Prompt: Count the lines below that contain the word "roll", and state only that number.

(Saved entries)
==============================

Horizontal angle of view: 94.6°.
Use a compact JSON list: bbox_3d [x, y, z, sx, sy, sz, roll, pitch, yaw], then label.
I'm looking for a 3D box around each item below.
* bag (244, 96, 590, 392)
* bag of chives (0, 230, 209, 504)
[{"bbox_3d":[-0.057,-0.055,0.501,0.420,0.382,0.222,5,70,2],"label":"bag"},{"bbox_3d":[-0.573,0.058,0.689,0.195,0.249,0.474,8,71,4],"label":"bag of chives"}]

==============================

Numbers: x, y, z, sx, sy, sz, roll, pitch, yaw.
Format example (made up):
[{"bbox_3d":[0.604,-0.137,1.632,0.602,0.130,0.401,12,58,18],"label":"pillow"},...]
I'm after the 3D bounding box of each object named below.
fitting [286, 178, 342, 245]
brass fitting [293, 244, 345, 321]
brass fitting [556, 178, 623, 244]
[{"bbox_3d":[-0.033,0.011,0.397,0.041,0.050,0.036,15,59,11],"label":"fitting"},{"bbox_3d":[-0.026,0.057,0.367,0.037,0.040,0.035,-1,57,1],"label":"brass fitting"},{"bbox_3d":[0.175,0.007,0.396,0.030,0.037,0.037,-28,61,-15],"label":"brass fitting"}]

==============================

Reply: 2